Depuis lors, Riyad a annulé les visites prévues du secrétaire américain à la Défense Lloyd Austin et du secrétaire d’État Antony Blinken. MBS aurait également refusé de participer à l’appel du 9 février avec Biden et son père, le roi Salman.
Les Saoudiens ware “consterné” lors du retrait américain d’Afghanistan en août dernier, désapprouvent les efforts visant à relancer l’accord nucléaire avec l’Iran, et “poil” à la présomption de Washington qu’ils suivront tout ce que les États-Unis décideront, selon le WSJ.
Le Royaume a refusé les demandes américaines d’augmenter la production de pétrole afin de faire baisser le prix mondial et de compenser l’embargo de Washington sur la Russie. Les prix du pétrole ont grimpé en flèche après que les États-Unis ont annoncé des sanctions contre Moscou début mars, à propos du conflit en Ukraine. Biden a depuis tenté de blâmer la douleur à la pompe sur le “La hausse des prix de Poutine” bien que la plupart des Américains ne soient pas convaincus.
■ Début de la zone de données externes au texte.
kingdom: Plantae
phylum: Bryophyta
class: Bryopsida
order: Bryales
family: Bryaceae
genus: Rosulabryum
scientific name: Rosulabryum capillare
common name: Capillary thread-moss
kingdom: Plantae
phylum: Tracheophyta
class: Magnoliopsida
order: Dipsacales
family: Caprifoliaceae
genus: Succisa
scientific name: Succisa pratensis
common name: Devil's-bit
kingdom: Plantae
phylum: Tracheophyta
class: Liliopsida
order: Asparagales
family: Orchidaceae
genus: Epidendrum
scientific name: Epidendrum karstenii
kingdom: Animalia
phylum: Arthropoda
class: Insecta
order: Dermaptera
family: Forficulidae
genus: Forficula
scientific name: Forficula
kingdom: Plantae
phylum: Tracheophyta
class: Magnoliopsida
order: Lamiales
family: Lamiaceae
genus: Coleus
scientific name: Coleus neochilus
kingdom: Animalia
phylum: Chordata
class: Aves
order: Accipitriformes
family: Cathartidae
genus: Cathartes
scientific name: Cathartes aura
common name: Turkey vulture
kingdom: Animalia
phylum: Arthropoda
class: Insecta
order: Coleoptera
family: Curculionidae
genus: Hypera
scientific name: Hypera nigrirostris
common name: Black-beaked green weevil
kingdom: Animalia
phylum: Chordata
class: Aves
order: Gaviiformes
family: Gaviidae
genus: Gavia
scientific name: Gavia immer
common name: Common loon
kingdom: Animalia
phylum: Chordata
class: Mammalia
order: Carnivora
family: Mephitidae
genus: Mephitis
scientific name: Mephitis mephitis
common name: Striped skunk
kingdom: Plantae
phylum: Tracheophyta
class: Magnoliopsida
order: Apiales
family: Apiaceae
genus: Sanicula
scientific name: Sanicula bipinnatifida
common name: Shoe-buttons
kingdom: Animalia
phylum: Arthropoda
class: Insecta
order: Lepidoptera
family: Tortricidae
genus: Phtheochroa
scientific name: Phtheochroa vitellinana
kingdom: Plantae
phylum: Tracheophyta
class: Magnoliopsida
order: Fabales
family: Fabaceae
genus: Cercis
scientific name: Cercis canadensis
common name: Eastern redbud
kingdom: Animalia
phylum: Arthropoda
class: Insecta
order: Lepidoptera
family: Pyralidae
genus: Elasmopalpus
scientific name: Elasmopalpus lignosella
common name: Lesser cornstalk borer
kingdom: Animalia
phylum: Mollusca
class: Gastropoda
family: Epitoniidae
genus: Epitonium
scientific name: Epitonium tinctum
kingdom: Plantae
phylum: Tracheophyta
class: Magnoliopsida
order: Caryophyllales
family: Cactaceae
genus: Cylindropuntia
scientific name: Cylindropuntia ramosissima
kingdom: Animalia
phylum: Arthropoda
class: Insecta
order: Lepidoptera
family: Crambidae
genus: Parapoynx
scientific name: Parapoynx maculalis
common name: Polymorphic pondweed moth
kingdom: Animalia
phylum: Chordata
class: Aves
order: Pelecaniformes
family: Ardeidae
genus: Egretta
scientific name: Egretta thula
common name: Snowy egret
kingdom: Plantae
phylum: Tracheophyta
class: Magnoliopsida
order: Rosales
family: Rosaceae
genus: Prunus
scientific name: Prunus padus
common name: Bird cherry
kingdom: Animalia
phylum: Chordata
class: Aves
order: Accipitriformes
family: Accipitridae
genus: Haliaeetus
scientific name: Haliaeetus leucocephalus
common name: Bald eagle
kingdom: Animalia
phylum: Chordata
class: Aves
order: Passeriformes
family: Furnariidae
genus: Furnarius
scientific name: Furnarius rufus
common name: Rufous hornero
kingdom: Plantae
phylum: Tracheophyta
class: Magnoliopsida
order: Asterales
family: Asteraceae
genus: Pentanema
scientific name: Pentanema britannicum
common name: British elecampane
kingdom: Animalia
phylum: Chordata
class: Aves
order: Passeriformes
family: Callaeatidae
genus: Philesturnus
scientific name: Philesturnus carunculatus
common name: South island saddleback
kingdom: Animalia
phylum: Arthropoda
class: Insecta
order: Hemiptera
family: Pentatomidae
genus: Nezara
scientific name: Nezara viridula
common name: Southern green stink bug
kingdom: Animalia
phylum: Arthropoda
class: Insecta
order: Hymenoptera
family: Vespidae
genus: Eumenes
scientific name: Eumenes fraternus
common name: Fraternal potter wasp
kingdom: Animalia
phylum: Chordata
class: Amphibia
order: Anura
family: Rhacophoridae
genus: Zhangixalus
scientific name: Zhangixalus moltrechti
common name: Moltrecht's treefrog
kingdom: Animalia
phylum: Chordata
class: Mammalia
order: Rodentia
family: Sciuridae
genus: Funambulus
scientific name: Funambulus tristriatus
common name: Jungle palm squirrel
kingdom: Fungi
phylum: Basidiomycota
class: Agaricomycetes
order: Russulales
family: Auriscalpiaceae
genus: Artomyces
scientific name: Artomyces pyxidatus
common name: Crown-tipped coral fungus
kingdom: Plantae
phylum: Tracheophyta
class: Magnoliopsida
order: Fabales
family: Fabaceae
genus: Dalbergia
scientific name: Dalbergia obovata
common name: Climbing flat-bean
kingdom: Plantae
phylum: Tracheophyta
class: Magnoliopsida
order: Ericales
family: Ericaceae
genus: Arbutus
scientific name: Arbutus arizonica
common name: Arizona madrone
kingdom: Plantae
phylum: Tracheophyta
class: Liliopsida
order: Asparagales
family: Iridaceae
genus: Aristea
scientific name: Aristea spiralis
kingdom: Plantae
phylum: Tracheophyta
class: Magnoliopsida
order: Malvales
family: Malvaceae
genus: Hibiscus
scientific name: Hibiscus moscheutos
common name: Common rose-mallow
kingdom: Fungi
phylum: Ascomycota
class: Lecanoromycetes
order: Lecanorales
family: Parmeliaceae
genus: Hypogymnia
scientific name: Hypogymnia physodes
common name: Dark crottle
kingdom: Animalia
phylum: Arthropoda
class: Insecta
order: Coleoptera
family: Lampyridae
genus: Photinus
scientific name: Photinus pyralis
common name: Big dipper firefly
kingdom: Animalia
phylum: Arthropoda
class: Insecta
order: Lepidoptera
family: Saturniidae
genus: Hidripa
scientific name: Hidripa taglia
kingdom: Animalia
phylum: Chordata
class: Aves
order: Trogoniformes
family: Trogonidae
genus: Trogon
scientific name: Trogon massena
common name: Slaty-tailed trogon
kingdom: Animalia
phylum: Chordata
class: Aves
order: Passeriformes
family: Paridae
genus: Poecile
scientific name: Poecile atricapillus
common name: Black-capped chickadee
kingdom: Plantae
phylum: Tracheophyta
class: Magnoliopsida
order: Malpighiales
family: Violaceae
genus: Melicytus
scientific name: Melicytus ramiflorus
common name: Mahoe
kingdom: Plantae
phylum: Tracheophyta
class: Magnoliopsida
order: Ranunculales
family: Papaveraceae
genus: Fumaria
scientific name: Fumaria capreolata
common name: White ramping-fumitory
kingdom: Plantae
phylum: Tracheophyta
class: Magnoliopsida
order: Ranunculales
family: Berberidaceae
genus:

Pendant ce temps, Riyad n’a pas soulevé d’objections à ce que la Russie vende son pétrole à la Chine et à l’Inde dans leurs propres devises, jetant le doute sur la capacité de survie à long terme du pétrodollar. Depuis, les États-Unis ont également réduit leurs exigences, demandant uniquement aux Saoudiens de ne rien faire qui puisse nuire aux efforts occidentaux pour aider Kiev, a rapporté le WSJ citant un haut responsable américain.